The time is spring of 1976 and I’ve just undergone an unexpected appendectomy.   My best friend had left me some post-op paperbacks to while away the recovery time with (those were the days when people recovered in the hospital) and the top one was M*A*S*H.  I picked up the story and fell in love with the schemes of Hawkeye, Trapper and Duke, a/k/a/ the Swampmen. When they noticed patients were more likely to survive when Chaplain Dago Red administered last rites, they incorporated the ritual into their surgical plan, and I managed to snicker.  My surgical incision snickered back.  Not good.  I kept at it until the Swampmen decided to thank Dago for his contribution to Public Health with a human sacrifice and kidnapped his Protestant colleague, Shaking Sammy.   I put the book down for twenty minutes and clutched my side with both hands while I laughed and wept silently, praying my stitches would hold.   Never before (and never since!) have I needed to laugh even though laughter caused incredible pain.  After half an hour I was sore but calm.  Only sixteen-year-olds are this stupid, I picked up the book again.

I got as far as Dago finding the triumphant Swamp Men lying drunk in front of an unlit bonfire and Shaking Sammy suspended behind them from a cross.   Then Trapper intoned his prayer.

“Whether it rains or whether it freezes, Sammy’ll be safe in the arms of Jesus”

 I  really don’t remember much after that.  I screamed from a combination of laughter and pain, the nurses came running and I got some extra sedation.  I think it widened the scar.

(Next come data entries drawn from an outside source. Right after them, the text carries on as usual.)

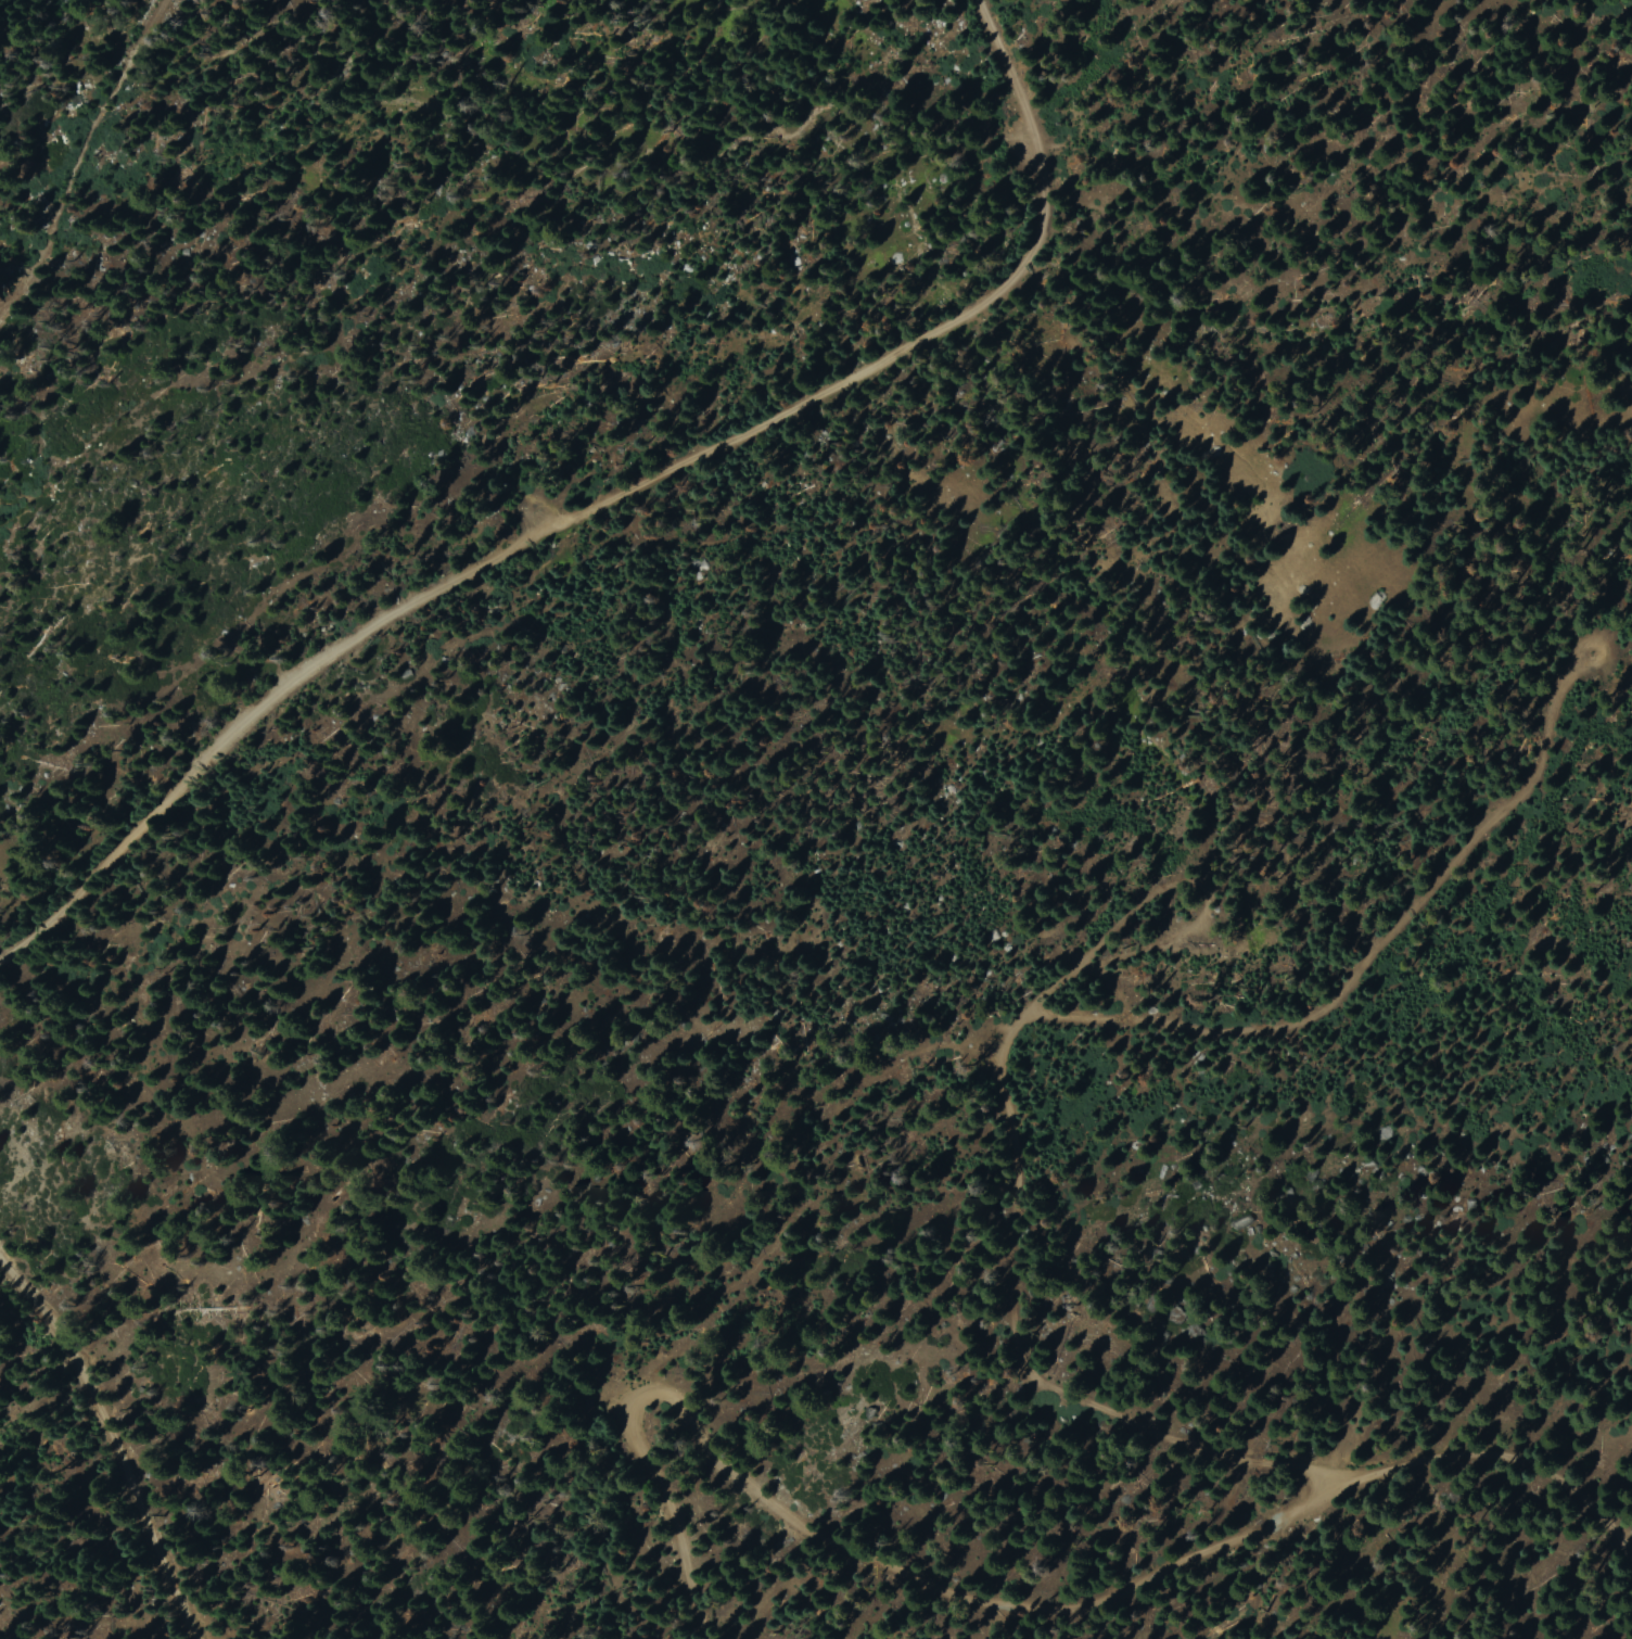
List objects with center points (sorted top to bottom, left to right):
road: (69, 139)
road: (601, 511)
road: (1347, 995)
road: (1012, 1350)
road: (86, 1481)
road: (875, 1609)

The thing is, the book came in handy a few years later when a bunch of us in college watched a horror film together.  We were all scared afterward and some of us (no names!) were afraid to go back to go to sleep.  Nothing calmed me down until I started reading M*A*S*H and, of all things, I went to the chapter where they were working constantly.  All the blood and gore that had frightened me in the movie were just exposed blood and guts now and it was the doctors’ jobs to put them back.  The killer with the knife was replaced in my imagination by doctors with scalpels.   It worked and I was able to get to sleep.  There’s nothing like real life trauma, even fictionalized trauma, to put demons to flight.

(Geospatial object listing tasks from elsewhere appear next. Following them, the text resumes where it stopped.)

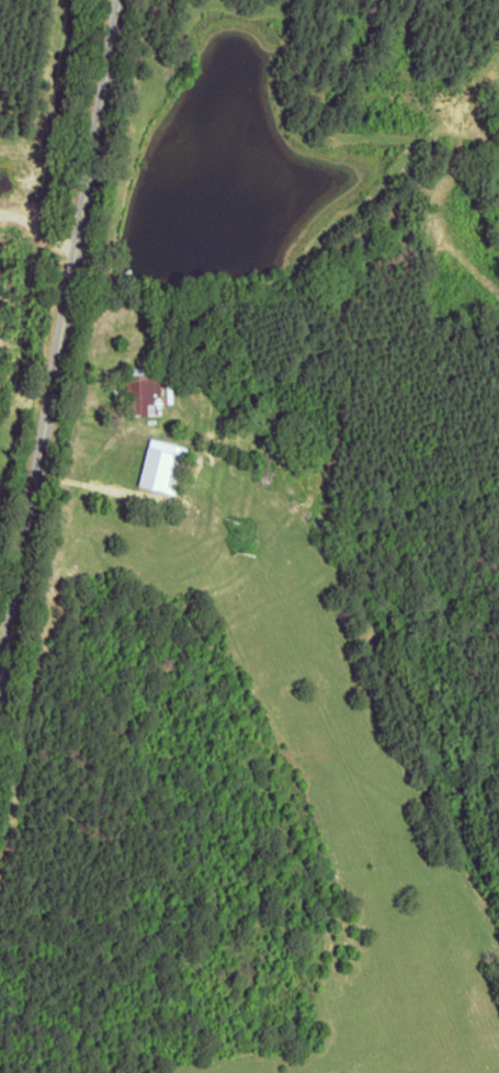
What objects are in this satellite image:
road: (80, 358)
building: (160, 468)

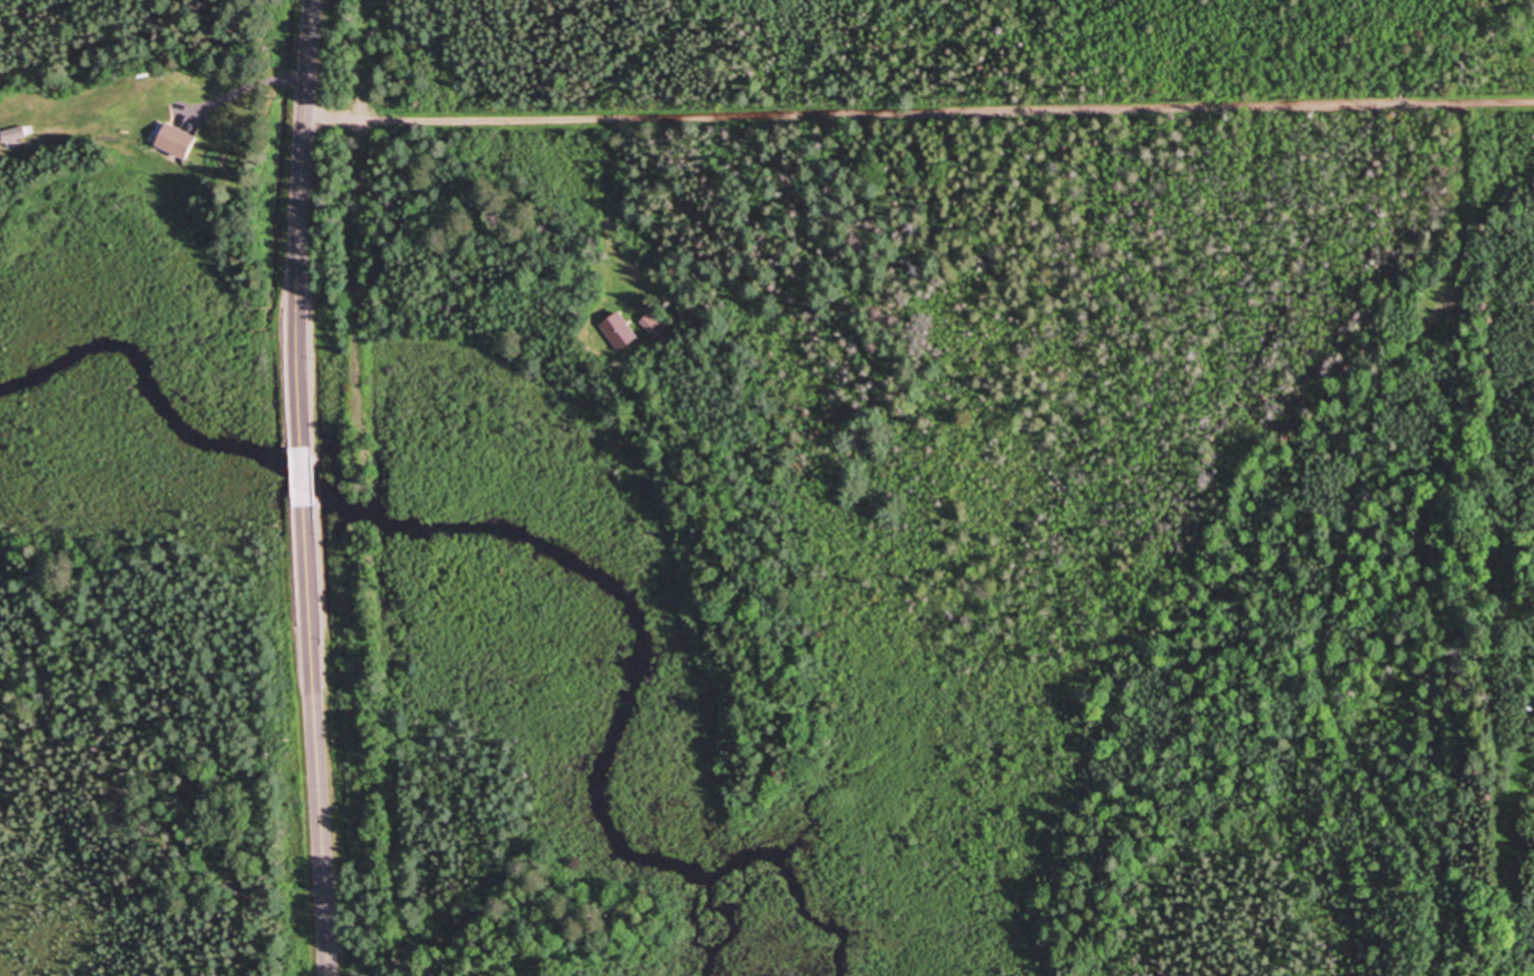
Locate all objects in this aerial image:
road: (919, 111)
building: (178, 141)
road: (300, 213)
road: (357, 239)
building: (654, 323)
road: (301, 466)
river: (518, 532)
road: (373, 727)
road: (316, 740)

I can’t recommend the rest of franchise (yes, there are many sequels) because none of them achieve the same balance of zany behavior and serious medicine that the first book has.  Sometimes, lightening strikes just once.  Nevertheless I am glad I ran across this one, even if it gave me a wider surgical scar and another day in the hospital.  It’s a fitting souvenir for any book too funny to be read following surgery.